This week Brian Stormont heads to Italy bringing you a tasty pepperoni pizza with a fresh rocket salad and a balsamic dressing. Easy to make and also one you can involve the kids in as they have great fun topping the pizzas.
This week, why not create your very own taste of Italy by making this classic pepperoni pizza with a rocket salad?
To tuck into this classic, you’ll dollop your flame-baked pizza bases with garlic tomato sauce, add delicious fresh mozzarella and pepperoni, then bake until golden and sizzling. Have a pizza that!
You can then enjoy it with a fabulous rocket salad and sweet balsamic dressing. It’s an ideal summer treat to enjoy al fresco.
Our friends at Gousto tell us: “As the most Instagrammed dish, our pepperoni pizza needs no introduction!
“You’ll sauce things up with a garlicky tomato base, before layering mozzarella and pepperoni on flame-baked pizza bases.”
Senior recipe developer Jordan Moore’s top tip to get this pizza just right is: “Squeeze as much water out of your mozzarella as possible, to ensure you don’t get a soggy pizza base.”
Pepperoni pizza and rocket salad
(Serves 2)
Ingredients
- 1 garlic clove
- 1 mozzarella ball (125g)
- 125g cherry tomatoes
- 50g rocket
- 1 tsp dried oregano
- 1 tbsp balsamic vinegar
- Flame-baked pizza bases
- 2 tbsp tomato paste
- 30g pepperoni, sliced
Method
- Preheat the oven to 200°C/ 180°C (fan)/ 390°F/ Gas 6. Put a large baking tray (or two) in the oven to heat up (this will stop the pizza bottoms from going soggy!).
- Peel and finely chop (or grate) the garlic. Add the tomato paste to a bowl with the chopped garlic and a generous pinch of salt, pepper and sugar. Add 5 tbsp of cold water and give everything a good mix up – this is your tomato sauce.

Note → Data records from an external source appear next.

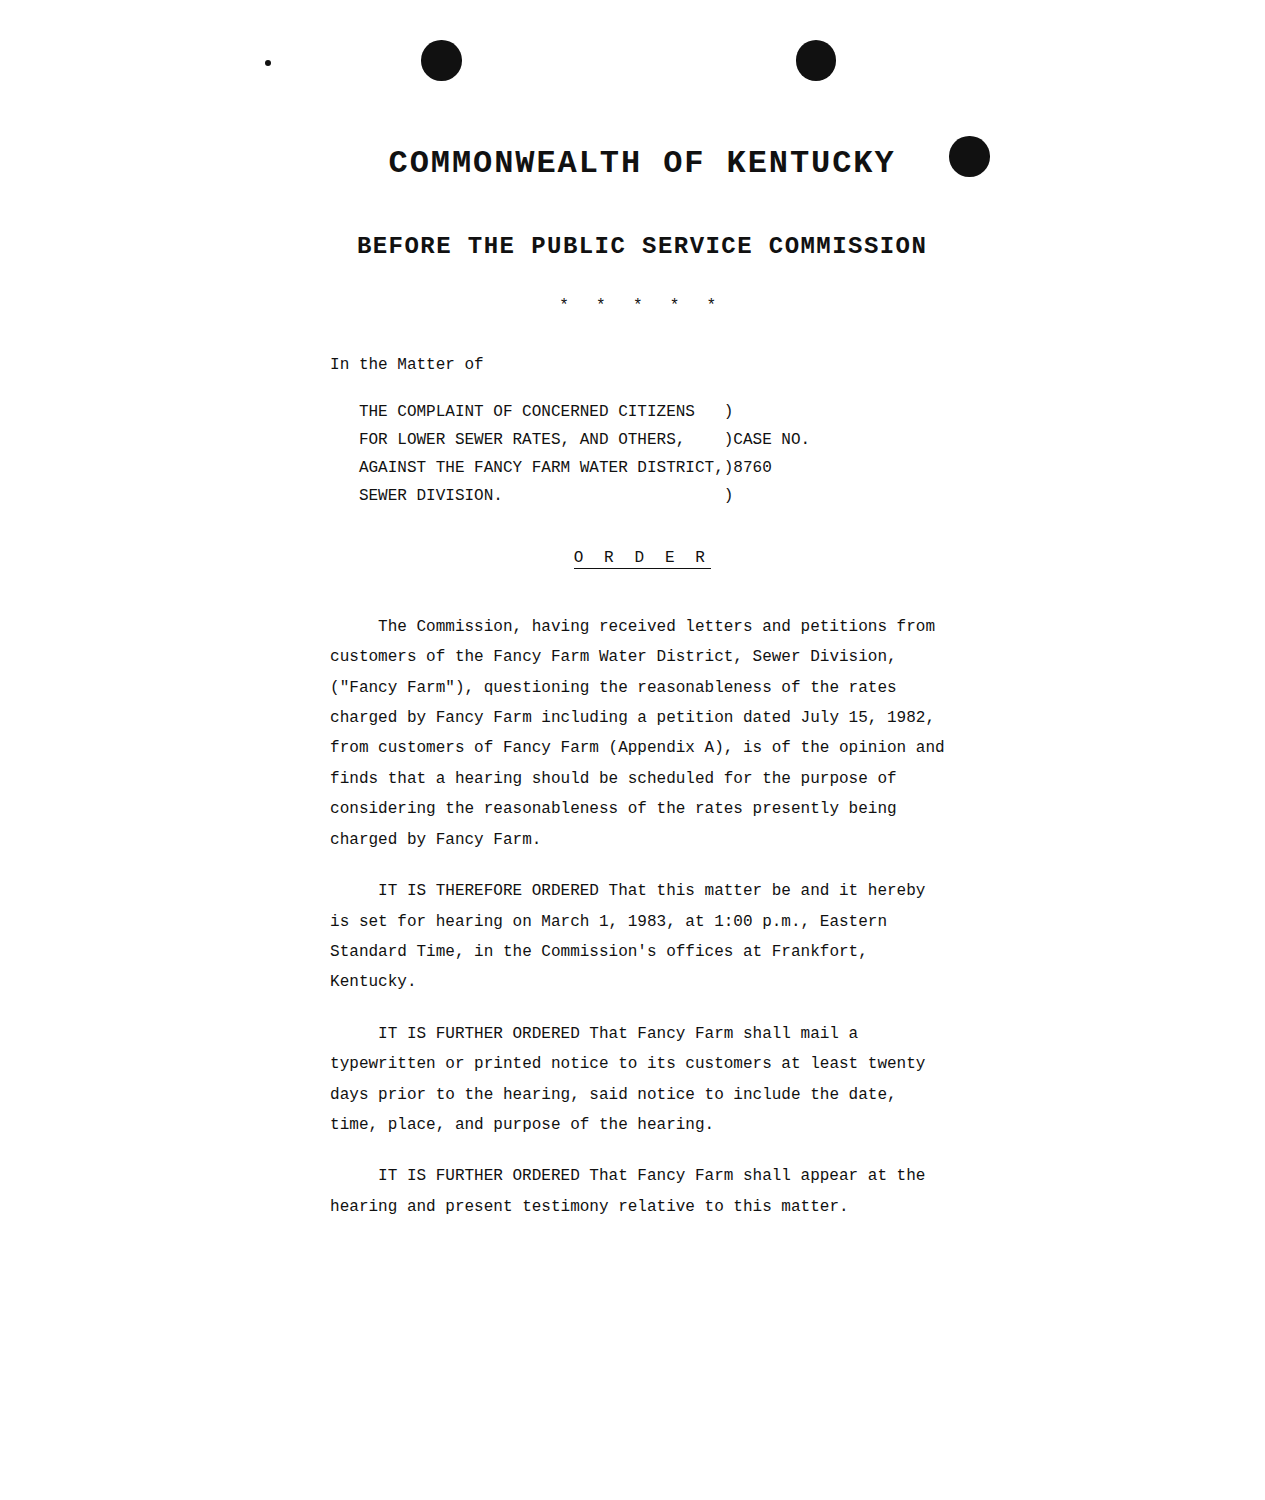COMMONWEALTH OF KENTUCKY
BEFORE THE PUBLIC SERVICE COMMISSION
* * * * *
In the Matter of
| THE COMPLAINT OF CONCERNED CITIZENS | ) | |
| FOR LOWER SEWER RATES, AND OTHERS, | ) | CASE NO. |
| AGAINST THE FANCY FARM WATER DISTRICT, | ) | 8760 |
| SEWER DIVISION. | ) | |
O R D E R
The Commission, having received letters and petitions from customers of the Fancy Farm Water District, Sewer Division, ("Fancy Farm"), questioning the reasonableness of the rates charged by Fancy Farm including a petition dated July 15, 1982, from customers of Fancy Farm (Appendix A), is of the opinion and finds that a hearing should be scheduled for the purpose of considering the reasonableness of the rates presently being charged by Fancy Farm.
IT IS THEREFORE ORDERED That this matter be and it hereby is set for hearing on March 1, 1983, at 1:00 p.m., Eastern Standard Time, in the Commission's offices at Frankfort, Kentucky.
IT IS FURTHER ORDERED That Fancy Farm shall mail a typewritten or printed notice to its customers at least twenty days prior to the hearing, said notice to include the date, time, place, and purpose of the hearing.
IT IS FURTHER ORDERED That Fancy Farm shall appear at the hearing and present testimony relative to this matter.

- Drain and pat the mozzarella dry with kitchen paper (squeeze as much liquid out as you can!). Tear the drained mozzarella into rough, bite-sized pieces.
- Remove the heated trays from the oven and add the pizza bases. Divide the tomato sauce between the pizza bases and spread it evenly all over them with the back of a spoon. Top the pizzas with the torn mozzarella and sliced pepperoni and sprinkle over the dried oregano
- Put the tray in the oven for 13-15 minutes or until the cheese has melted and the bases are crisp – these are your pepperoni pizzas.
- Meanwhile, combine the balsamic vinegar with 2 tbsp olive oil with a pinch of salt and pepper – this is your balsamic dressing.
- Chop the cherry tomatoes in half. Wash and drain the rocket and pat it dry with kitchen paper and combine the rocket and halved tomatoes in a bowl – this is your rocket salad.
- Serve the pepperoni pizzas with the rocket salad to the side, drizzle the rocket salad with the balsamic dressing. Enjoy!